By 4th November 2015 News No Comments

A significant threat to the New Zealand economy and particularly the value of its currency, is the so called ‘El Nino’, the weather event which happens every 3-6 years in which temperatures fluctuate rapidly, hugely increasing the chance of drought. This year brings an El Nino weather event that is expected to be the worst since 1998 and could consequently send New Zealand into a drought inspired recession.

How will El Nino effect New Zealand Agriculture

With a 15% decrease in the yield of wheat in Australia, cyclone season arriving quickly and droughts already present in Papua New Guinea, Vanuatu and Ethiopia, New Zealand face a tough season with ground temperatures expected to reach record levels. Areas such as Canterbury and Wariapa are already struggling and should the weather event be as bad as forecast the dairy production of NZ could suffer substantially. The lack of rain water increases farming costs, reduces the gross value of add on products and increases the mortality rate of livestock, resulting in an increase in price and a decrease in supply for New Zealand dairy products. Should this event be as bad as expected the chances of a further interest rate cut by the RNBZ is significantly more probable.

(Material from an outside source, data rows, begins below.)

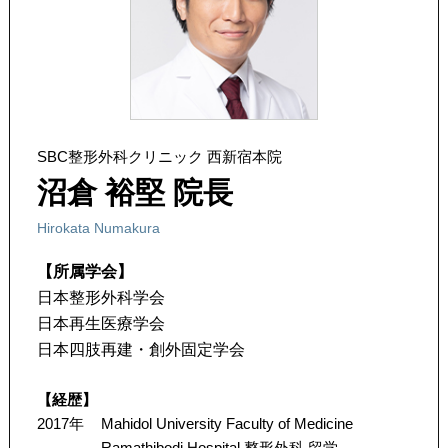
SBC整形外科クリニック 西新宿本院
沼倉 裕堅 院長
Hirokata Numakura
【所属学会】
日本整形外科学会
日本再生医療学会
日本四肢再建・創外固定学会
【経歴】
2017年
Mahidol University Faculty of Medicine
Ramathibodi Hospital 整形外科 留学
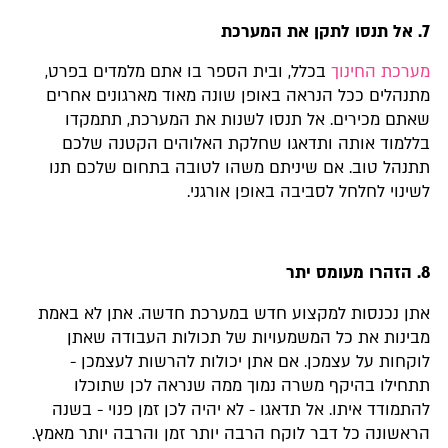
7. אל תנסו לתקן את המערכת
מערכת החינוך
בכלל, ובית הספר בו אתם מלמדים בפרט,
מתנהלים ככל הנראה באופן שונה מאוד מארגונים אחרים
שאתם מכירים. אל תנסו לשנות את המערכת, תתמקדו
בללמוד אותה ותדאגו שחלקת האלוהים הקטנה שלכם
תתנהל טוב. אם שיניתם משהו לטובה בתחום שלכם תנו
לשינוי לחלחל לסביבה באופן אורגני.
8. הזהרו מעומס יתר
אתן נכנסות למקצוע חדש במערכת חדשה. אתן לא באמת
מבינות את כל המשמעויות של תכולות העבודה שאתן
לוקחות על עצמכן. אם אתן יכולות להרשות לעצמכן -
תתחילו בהיקף משרה נמוך ממה שנראה לכן שתוכלו
להתמודד איתו. אל תדאגו - לא יהיה לכן זמן פנוי - בשנה
הראשונה כל דבר לוקח הרבה יותר זמן והרבה יותר מאמץ.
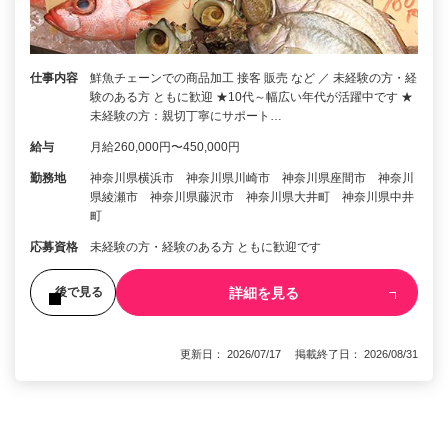
仕事内容
鮮魚チェーンでの商品加工 接客 販売 など ／ 未経験の方・経
験のある方 ともに歓迎 ★10代～幅広い年代が活躍中です ★
未経験の方：親切丁寧にサポート…
給与
月給260,000円〜450,000円
勤務地
神奈川県横浜市 神奈川県川崎市 神奈川県座間市 神奈川
県綾瀬市 神奈川県藤沢市 神奈川県大井町 神奈川県中井
町
応募資格
未経験の方・経験のある方 ともに歓迎です
詳細を見る
後で見る
更新日： 2026/07/17 掲載終了日： 2026/08/31
1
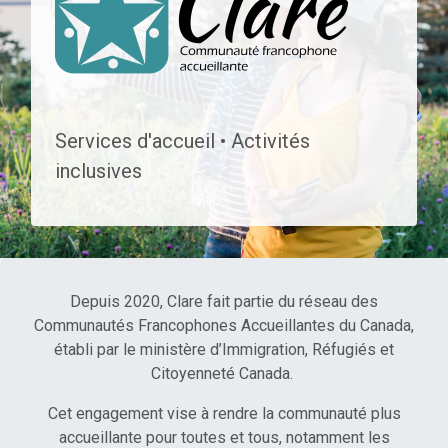
COMMUNAUTÉ FRANC
Services d'accueil • Activités
inclusives
Depuis 2020, Clare fait partie du réseau des
Communautés Francophones Accueillantes du Canada,
établi par le ministère d’Immigration, Réfugiés et
Citoyenneté Canada.
Cet engagement vise à rendre la communauté plus
accueillante pour toutes et tous, notamment les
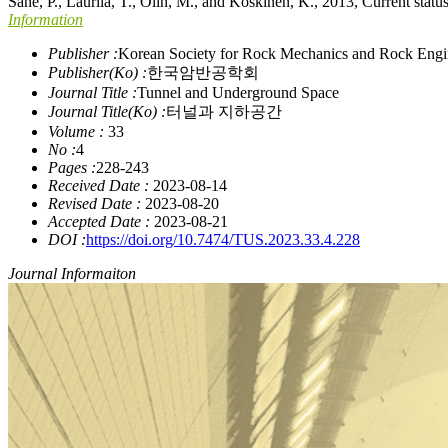
Sane, P., Laurila, T., Olin, M., and Koskinen, K., 2013, Current stat
Information
Publisher :
Korean Society for Rock Mechanics and Rock Engi
Publisher(Ko) :
한국암반공학회
Journal Title :
Tunnel and Underground Space
Journal Title(Ko) :
터널과 지하공간
Volume :
33
No :
4
Pages :
228-243
Received Date :
2023-08-14
Revised Date :
2023-08-20
Accepted Date :
2023-08-21
DOI :
https://doi.org/10.7474/TUS.2023.33.4.228
Journal Informaiton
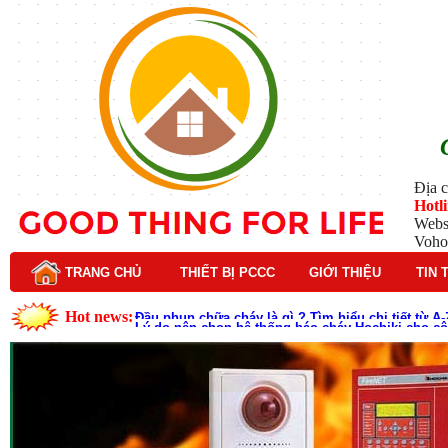
Địa c
Hotl
Webs
Voho
TRANG CHỦ
THIẾT BỊ PCCC
GIỚI THIỆU
TIN 
Hot news:
Lý do nên chọn hệ thống báo cháy Hochiki cho cô
Cách kiểm tra và bảo trì hệ thống báo cháy Hochik
Cấu tạo và nguyên lý hoạt động của báo cháy Hor
Tìm hiểu chi tiết về hệ thống báo cháy Horing hiệ
Các loại thang dây thoát hiểm phổ biến trên thị t
Thang dây thoát hiểm có tác dụng gì trong tình h
Cấu tạo đầu phun chữa cháy trong hệ thống sprin
Kim thu sét là gì? Cấu tạo, nguyên lý hoạt động v
Đầu phun chữa cháy là gì và nguyên lý hoạt động c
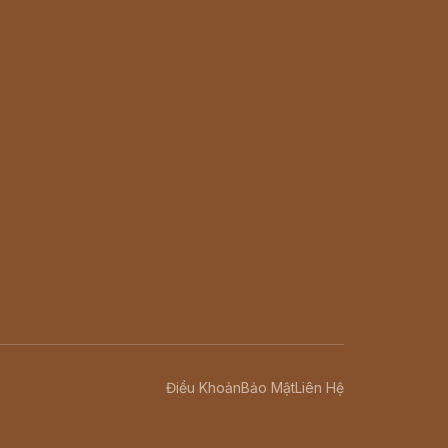
Điều Khoản
Bảo Mật
Liên Hệ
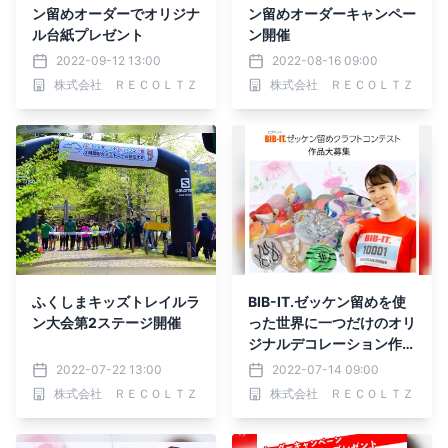
ン留めオーダーでオリジナ
ン留めオーダーキャンペー
ル台紙プレゼント
ン開催
2022-09-12 13:00
2022-08-16 09:00
株式会社 ＲＥＣＯＬＴＺ
株式会社 ＲＥＣＯＬＴＺ
ふくしまキッズトレイルラ
BIB-IT.ゼッケン留めを使
ン大会第2ステージ開催
った世界に一つだけのオリ
ジナルデコレーション作品
を大募集
2022-07-22 13:00
2022-07-14 09:00
株式会社 ＲＥＣＯＬＴＺ
株式会社 ＲＥＣＯＬＴＺ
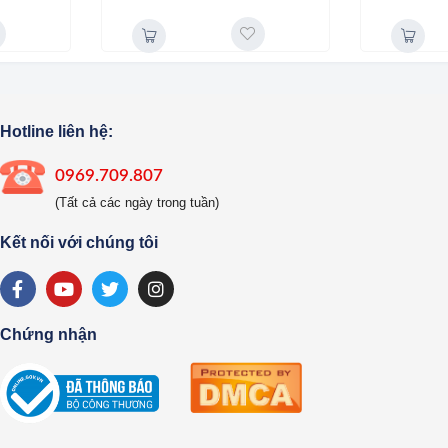
Hotline liên hệ:
0969.709.807
(Tất cả các ngày trong tuần)
Kết nối với chúng tôi
Chứng nhận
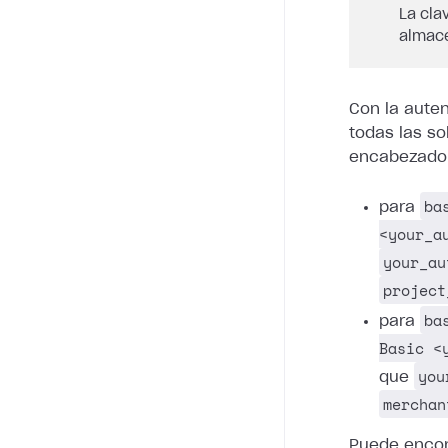
La cla
almace
Con la auten
todas las so
encabezado
ba
para
<your_a
your_au
project
ba
para
Basic <
you
que
merchan
Puede encon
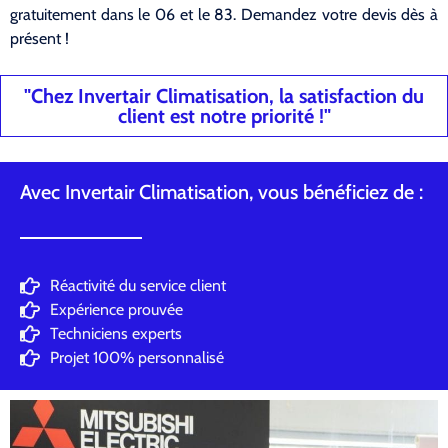
gratuitement dans le 06 et le 83. Demandez votre devis dès à
présent !
"Chez Invertair Climatisation, la satisfaction du
client est notre priorité !"
Avec Invertair Climatisation, vous bénéficiez de :
Réactivité du service client
Expérience prouvée
Techniciens experts
Projet 100% personnalisé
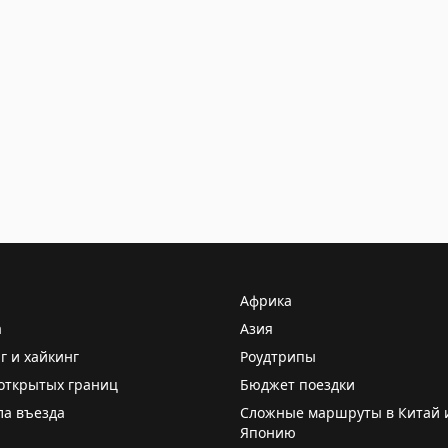
Африка
а
Азия
г и хайкинг
Роудтрипы
открытых границ
Бюджет поездки
ла въезда
Сложные маршруты в Китай 
Японию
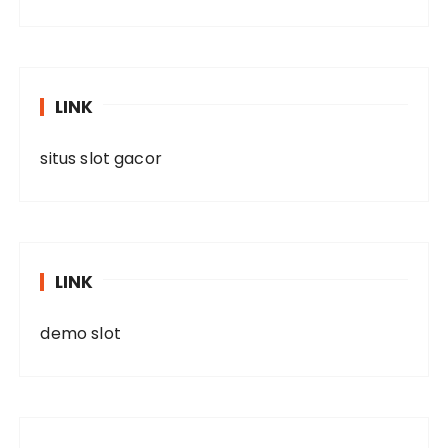
LINK
situs slot gacor
LINK
demo slot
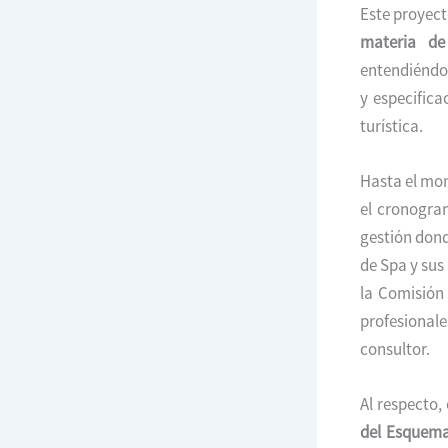
Este proyect
materia de
entendiéndo
y especifica
turística.
Hasta el mo
el cronogra
gestión dond
de Spa y sus
la Comisión 
profesionale
consultor.
Al respecto,
del Esquema 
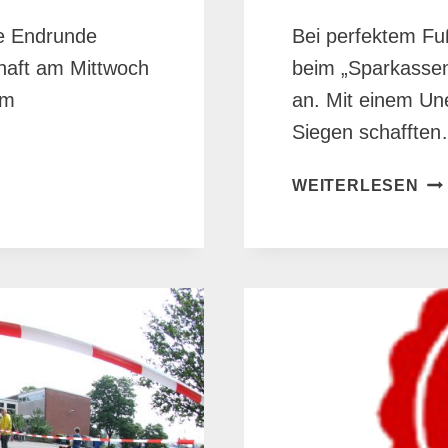
ie Endrunde
Bei perfektem Fu
haft am Mittwoch
beim „Sparkasse
im
an. Mit einem Une
Siegen schaffte
ER
WEITERLESEN
IN
DE
VO
DE
VIT
CU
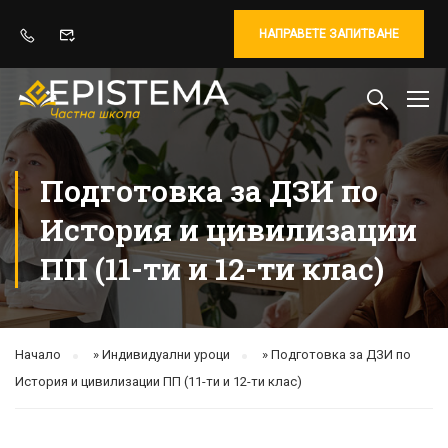
НАПРАВЕТЕ ЗАПИТВАНЕ
Подготовка за ДЗИ по
История и цивилизации
ПП (11-ти и 12-ти клас)
Начало
»
Индивидуални уроци
»
Подготовка за ДЗИ по
История и цивилизации ПП (11-ти и 12-ти клас)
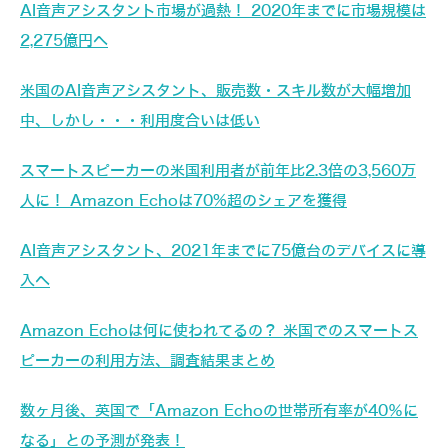
AI音声アシスタント市場が過熱！ 2020年までに市場規模は
2,275億円へ
米国のAI音声アシスタント、販売数・スキル数が大幅増加
中、しかし・・・利用度合いは低い
スマートスピーカーの米国利用者が前年比2.3倍の3,560万
人に！ Amazon Echoは70%超のシェアを獲得
AI音声アシスタント、2021年までに75億台のデバイスに導
入へ
Amazon Echoは何に使われてるの？ 米国でのスマートス
ピーカーの利用方法、調査結果まとめ
数ヶ月後、英国で「Amazon Echoの世帯所有率が40％に
なる」との予測が発表！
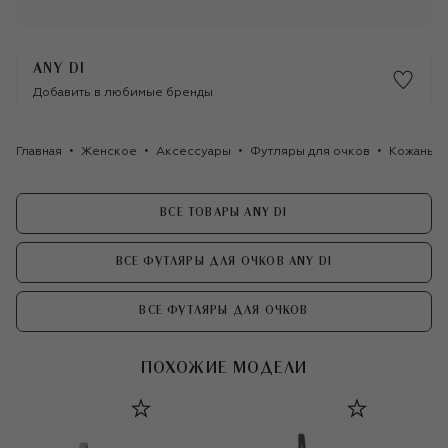
ANY DI
Добавить в любимые бренды
Главная
Женское
Аксессуары
Футляры для очков
Кожаный 
ВСЕ ТОВАРЫ ANY DI
ВСЕ ФУТЛЯРЫ ДЛЯ ОЧКОВ ANY DI
ВСЕ ФУТЛЯРЫ ДЛЯ ОЧКОВ
ПОХОЖИЕ МОДЕЛИ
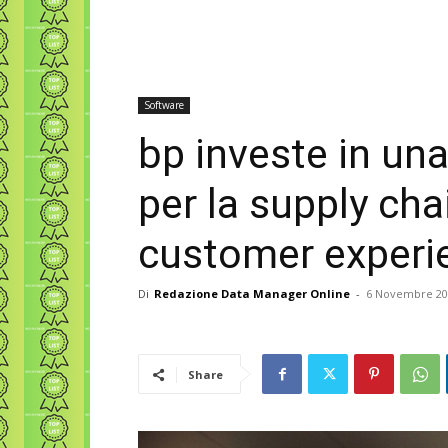
Software
bp investe in una
per la supply cha
customer experi
Di
Redazione Data Manager Online
-
6 Novembre 20
Share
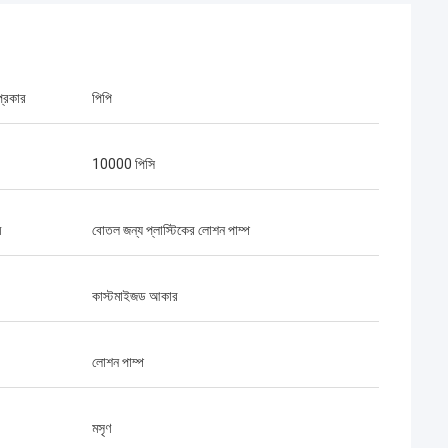
প্রকার
পিপি
10000 পিসি
ম
বোতল জন্য প্লাস্টিকের লোশন পাম্প
কাস্টমাইজড আকার
লোশন পাম্প
মসৃণ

El Nino’s effect on the currency

Daily turnover of the New Zealand dollar is $105bn as it attracts a significant volume of ‘Hot Money’. This daily turnover is 56% of GDP and leaves the Kiwi very exposed to the value of its currency. The NZDUSD is up 5.8% this month, reacting positively to Chinas abolition of its ‘1 child policy’ and successive stronger GDT auctions. This vast fluctuation makes it difficult for companies to hedge their currency risk (The majority of M&Cs in New Zealand are foreign firms) and makes it difficult for the central bank to set the correct monetary policy. There are issues currently with inflation and slow growth and this strong $NZD is certainly not helping matters.
Having cut 3 times since June, further easing of monetary policy, when the above factors are taken into account, seems highly probable. Governor Wheeler was less dovish in the October meeting than he was

in September but the risks remain ever present and only time will tell. Lloyds see stabalisation of the NZDUSD around 0.65 but should The Fed increase their rate in December and weather conditions/inflation/growth become any worse, the downside to the NZDUSD will be huge. NZDUSD currently trades at 0.6630.